OneNature was founded on the principle that individual and societal well-being are tied to the health and well-being of animals and the environment. Last week the United Nations released a new report, Making Peace with Nature, which highlights that principle. This report, based on evidence from global environmental assessments, starkly outlines our current planetary emergency, how human well-being is dependent on earth’s natural systems, and how current economic and financial systems fail to include our interdependence with nature.

In order to create a sustainable future, our global society must transform our relationship with nature.
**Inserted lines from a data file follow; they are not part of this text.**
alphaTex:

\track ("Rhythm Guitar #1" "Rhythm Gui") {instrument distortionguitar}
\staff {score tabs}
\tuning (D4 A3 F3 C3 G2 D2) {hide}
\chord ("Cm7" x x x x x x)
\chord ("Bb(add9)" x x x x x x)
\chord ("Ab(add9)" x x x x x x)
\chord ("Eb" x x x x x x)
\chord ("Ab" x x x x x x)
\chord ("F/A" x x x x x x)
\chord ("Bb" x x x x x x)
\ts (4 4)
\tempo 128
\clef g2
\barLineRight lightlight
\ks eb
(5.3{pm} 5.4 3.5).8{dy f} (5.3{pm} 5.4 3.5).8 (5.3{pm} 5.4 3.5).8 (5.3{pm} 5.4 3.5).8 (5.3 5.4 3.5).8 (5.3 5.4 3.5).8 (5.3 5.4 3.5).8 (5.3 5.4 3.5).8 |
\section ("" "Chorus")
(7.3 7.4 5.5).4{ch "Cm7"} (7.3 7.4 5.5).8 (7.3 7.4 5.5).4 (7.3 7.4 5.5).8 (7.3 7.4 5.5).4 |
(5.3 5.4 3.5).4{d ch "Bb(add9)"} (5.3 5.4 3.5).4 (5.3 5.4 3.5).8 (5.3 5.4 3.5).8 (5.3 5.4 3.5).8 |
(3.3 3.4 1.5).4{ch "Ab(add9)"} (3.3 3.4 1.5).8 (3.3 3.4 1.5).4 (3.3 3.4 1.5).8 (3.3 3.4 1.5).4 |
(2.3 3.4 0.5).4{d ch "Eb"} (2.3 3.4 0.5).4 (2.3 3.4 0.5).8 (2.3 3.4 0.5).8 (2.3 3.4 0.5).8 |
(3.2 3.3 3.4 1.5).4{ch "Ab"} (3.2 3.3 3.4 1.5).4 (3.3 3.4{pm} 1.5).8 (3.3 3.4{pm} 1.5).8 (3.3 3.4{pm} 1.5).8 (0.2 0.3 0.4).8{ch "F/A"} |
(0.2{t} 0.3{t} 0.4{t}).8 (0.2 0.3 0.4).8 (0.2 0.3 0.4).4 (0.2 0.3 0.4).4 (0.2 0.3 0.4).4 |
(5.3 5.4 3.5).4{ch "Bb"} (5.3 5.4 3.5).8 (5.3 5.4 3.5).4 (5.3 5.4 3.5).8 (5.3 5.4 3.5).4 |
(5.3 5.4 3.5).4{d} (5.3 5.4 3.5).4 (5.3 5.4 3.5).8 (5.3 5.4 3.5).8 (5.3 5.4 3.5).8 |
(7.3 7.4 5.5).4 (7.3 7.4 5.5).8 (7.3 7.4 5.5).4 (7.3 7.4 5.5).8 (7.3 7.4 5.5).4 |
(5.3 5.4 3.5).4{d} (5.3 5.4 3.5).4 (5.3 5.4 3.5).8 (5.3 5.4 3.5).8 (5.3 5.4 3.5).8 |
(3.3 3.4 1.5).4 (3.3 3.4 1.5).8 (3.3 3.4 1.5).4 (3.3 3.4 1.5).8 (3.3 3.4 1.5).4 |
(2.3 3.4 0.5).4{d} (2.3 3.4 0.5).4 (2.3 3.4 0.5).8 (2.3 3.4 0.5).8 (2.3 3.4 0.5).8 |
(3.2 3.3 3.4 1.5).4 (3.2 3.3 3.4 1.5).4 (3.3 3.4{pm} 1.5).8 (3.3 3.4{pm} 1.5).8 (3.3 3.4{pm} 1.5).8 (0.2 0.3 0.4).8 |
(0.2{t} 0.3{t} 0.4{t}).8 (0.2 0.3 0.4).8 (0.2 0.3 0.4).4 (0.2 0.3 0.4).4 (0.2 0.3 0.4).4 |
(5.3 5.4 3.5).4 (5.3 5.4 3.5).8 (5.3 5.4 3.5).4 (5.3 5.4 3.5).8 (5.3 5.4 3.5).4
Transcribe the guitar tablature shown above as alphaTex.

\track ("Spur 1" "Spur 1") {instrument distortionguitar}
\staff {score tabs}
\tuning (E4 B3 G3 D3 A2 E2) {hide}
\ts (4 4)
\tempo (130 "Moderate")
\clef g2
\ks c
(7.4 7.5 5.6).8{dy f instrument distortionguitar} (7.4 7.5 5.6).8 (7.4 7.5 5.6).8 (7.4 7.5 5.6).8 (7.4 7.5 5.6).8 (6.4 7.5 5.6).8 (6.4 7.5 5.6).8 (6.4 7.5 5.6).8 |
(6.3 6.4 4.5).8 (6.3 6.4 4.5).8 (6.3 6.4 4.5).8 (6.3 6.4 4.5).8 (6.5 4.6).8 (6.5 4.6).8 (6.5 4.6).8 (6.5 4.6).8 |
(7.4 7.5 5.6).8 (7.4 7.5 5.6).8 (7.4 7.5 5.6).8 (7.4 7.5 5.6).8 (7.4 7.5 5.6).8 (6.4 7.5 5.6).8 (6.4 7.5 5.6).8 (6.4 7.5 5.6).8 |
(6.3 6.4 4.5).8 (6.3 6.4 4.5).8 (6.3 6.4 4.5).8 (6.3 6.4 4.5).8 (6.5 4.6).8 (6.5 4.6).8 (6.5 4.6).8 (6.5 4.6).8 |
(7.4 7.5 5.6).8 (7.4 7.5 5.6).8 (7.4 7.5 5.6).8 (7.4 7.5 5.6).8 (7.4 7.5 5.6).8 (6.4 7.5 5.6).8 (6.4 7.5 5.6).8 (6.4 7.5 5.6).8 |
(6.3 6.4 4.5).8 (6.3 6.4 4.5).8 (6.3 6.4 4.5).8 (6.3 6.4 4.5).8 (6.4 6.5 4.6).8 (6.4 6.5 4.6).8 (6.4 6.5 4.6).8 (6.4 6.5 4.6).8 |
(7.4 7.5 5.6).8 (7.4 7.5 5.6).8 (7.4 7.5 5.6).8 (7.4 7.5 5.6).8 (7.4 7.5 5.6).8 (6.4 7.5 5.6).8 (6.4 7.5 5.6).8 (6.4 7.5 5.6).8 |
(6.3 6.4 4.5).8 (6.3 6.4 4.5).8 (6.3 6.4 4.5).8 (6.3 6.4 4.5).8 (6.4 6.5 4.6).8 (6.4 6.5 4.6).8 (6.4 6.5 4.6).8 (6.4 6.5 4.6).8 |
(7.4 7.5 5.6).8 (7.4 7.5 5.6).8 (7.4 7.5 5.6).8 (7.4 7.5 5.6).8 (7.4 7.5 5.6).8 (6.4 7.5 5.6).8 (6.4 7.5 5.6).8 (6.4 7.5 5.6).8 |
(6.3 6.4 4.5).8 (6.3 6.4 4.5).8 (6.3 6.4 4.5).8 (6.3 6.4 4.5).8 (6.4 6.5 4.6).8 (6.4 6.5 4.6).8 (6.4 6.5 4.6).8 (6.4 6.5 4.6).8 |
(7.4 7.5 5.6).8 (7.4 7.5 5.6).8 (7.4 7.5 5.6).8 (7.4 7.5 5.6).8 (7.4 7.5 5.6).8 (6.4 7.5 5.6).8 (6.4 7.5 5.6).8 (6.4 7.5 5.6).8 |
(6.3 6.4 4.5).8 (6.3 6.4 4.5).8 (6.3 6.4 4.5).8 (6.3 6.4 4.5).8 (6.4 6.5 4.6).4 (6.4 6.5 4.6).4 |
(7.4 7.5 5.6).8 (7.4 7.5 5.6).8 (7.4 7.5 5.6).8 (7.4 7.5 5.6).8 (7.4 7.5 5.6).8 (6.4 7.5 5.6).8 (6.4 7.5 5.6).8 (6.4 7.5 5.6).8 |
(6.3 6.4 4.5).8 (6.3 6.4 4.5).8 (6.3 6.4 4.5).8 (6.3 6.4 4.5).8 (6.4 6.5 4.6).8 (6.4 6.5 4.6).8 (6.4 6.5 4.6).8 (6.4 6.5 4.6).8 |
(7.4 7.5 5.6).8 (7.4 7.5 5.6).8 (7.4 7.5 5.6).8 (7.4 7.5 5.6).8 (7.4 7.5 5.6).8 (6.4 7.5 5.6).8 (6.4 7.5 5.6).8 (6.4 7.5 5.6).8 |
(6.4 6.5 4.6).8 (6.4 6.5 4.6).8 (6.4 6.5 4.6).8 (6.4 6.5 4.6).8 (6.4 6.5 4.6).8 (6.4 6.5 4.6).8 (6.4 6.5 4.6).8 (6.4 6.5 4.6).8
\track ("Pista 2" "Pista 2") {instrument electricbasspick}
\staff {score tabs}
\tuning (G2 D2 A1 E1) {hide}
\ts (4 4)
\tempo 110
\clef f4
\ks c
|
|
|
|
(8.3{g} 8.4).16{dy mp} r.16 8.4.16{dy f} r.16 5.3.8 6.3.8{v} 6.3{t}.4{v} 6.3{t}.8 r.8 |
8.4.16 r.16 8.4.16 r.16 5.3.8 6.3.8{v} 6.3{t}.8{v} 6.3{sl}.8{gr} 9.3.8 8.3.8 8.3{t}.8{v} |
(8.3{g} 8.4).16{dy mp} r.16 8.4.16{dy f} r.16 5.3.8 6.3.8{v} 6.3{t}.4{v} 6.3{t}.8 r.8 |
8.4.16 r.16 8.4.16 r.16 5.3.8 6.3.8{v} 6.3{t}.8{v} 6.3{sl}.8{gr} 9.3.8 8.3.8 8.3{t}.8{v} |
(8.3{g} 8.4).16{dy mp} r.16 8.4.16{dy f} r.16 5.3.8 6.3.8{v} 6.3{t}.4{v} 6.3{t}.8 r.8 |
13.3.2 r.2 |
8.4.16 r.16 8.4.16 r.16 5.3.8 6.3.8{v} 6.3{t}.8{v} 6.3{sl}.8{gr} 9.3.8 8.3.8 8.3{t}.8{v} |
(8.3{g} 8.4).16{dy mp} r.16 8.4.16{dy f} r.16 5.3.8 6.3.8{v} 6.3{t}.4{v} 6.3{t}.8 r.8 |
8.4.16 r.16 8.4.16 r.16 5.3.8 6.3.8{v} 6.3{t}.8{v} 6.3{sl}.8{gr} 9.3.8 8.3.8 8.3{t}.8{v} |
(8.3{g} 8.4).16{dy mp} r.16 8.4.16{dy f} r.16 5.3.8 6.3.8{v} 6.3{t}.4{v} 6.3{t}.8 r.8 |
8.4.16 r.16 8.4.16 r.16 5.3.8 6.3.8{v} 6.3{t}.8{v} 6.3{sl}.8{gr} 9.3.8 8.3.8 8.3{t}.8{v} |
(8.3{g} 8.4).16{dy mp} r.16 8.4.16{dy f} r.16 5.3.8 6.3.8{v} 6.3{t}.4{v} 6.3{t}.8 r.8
The report states that “transformation towards sustainability involves significant and mutually reinforcing changes in behaviour, culture, material flows and systems of management and knowledge transmission.” Additionally the interconnected nature of climate change, loss of biodiversity, land degradation, and air and water pollution require that these problems be addressed together. The report calls for a OneHealth approach that integrates action across sectors and disciplines to protect the health of people, animals and the environment.

OneNature fully agrees that societal and individual well-being depends on a thriving planet with flourishing wildlife. The report makes significant strides in establishing the steps all sectors of society must take to combat climate change, biodiversity loss, and pollution. As society begins to understand and value well-being as a goal of policy rather than singularly focusing on increasing GDP at all costs, we must move away from the idea that nature and wildlife must economically “pay for themselves” as the means of valuation. Nature and wildlife are at the center of many people’s most important values: physical and mental health, educational success, culture, clean air, potable water, and climate resilience. At OneNature, we recognize that the existing research around the value of nature is still incomplete. OneNature fills a vital gap by researching the intrinsic value of wildlife, linking wildlife to human well-being, and ensuring that we don’t leave other species — species facing an extinction crisis — out of the well-being movement.